Le résultat opérationnel n’appelle pas vraiment d’explication : c’est simplement le résultat obtenu par l’activité industrielle et commerciale de la société avant les charges financières et les impôts.

Les charges non décaissées sont des charges qui, comme leur nom l’indique, ne donnent pas lieu à des sorties de cash pour l’entreprise : par exemple les amortissements des actifs ou des provisions pour créances douteuses.

Nous revenons plus en détail sur le besoin en fond de roulement. Il correspond à l’argent « bloquée » par la société pour financer son cycle d’exploitation, autrement dit, l’argent qui est immobilisée entre le moment où la société paie son personnel et ses fournisseurs et le moment où elle encaisse effectivement les factures de ses clients. En gros, on calcule sur base de la formule suivante : stocks + créances – fournisseurs.

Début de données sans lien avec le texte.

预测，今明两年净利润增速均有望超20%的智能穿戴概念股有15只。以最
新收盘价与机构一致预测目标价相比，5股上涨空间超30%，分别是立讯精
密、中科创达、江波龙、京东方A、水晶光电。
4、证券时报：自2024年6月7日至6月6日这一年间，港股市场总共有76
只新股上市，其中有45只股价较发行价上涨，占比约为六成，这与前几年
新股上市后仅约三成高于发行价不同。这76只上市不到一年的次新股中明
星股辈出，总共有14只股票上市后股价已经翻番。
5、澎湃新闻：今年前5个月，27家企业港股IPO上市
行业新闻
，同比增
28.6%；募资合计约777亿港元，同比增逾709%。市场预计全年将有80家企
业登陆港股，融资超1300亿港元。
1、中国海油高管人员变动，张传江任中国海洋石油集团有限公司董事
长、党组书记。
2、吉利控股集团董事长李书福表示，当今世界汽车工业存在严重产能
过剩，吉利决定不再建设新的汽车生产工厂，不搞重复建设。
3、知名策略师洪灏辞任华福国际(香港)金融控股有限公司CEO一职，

La variation du besoin en fond de roulement calcule la différence entre le besoin en fond de roulement de l’exercice précédent et celui de l’exercice clôturé. Et si le besoin en fond de roulement augmente (autrement dit si les stocks et les créances augmentent plus vite que les dettes fournisseurs), la trésorerie disponible pour la société diminue à due concurrence puisqu’elle se retrouve immobilisée dans le cycle d’exploitation.

 

Mise en pratique avec T-Bay Holding

Après ce petit préambule technique, nous vous proposons d’analyser le flux des activités opérationnelles de  ce gros « foirage » que fut T-Bay Holding.

Nous nous basons sur les comptes arrêtés en mars 2009 : ce sont eux qui ont servi de base à notre décision d’investir.

Première ligne de nos flux d’exploitation : le résultat. Ici, pas de surprise : T-Bay présentent une perte de 8 713.  Normal : c’est une daubasse après tout.

Nous ajoutons ensuite les charges non décaissées pour obtenir l’excédent brut d’exploitation (ou EBITDA) : très joli de la part de  T-Bay holding qui, après ces redressements, présente un « déficit brut d’exploitation » de seulement 1 584. En effet, la majeure partie des pertes étaient due à des provisions pour créances douteuses qui constituent bel et bien des charges comptables mais pas des charges décaissées, du moins tant que la perte n’est pas confirmée et définitive. Nous avions remarqué cela lorsque nous avions décidé d’acheter la société et avions mis cela sur le compte de la grande prudence de la direction quant à ses règles d’évaluation. Hélas, si nous avions pris la peine de passer à la troisième étape, nous aurions compris qu’il ne s’agissait pas de prudence mais, au mieux, de réalisme.

3e étape : nous ajoutons la variation du besoin en fond de roulement si ce besoin a diminué (puisque la société a, dans ce cas, libéré de la trésorerie de son cycle d’exploitation) ou la soustrayons si le besoin a augmenté.

Chez T-Bay, alors que les ventes se « krachaient » de 24 % d’une année à l’autre, le besoin en fond de roulement explosait à la hausse. Bizarre tout de même : une société qui vend moins et voit ses en-cours clients augmenter ! Ainsi, en raison de cet augmentation, le flux de trésorerie de T-Bay Holding s’établissait finalement à  un montant négatif de 6 764.

Cette démonstration, si elle ne nous aurait probablement pas empêché d’investir dans la société, nous aurait cependant mis « la puce à l’oreille » et peut-être nous serions nous dégagés plus tôt ou, à tout le moins, aurions nous  évité de nous renforcer sur cette position.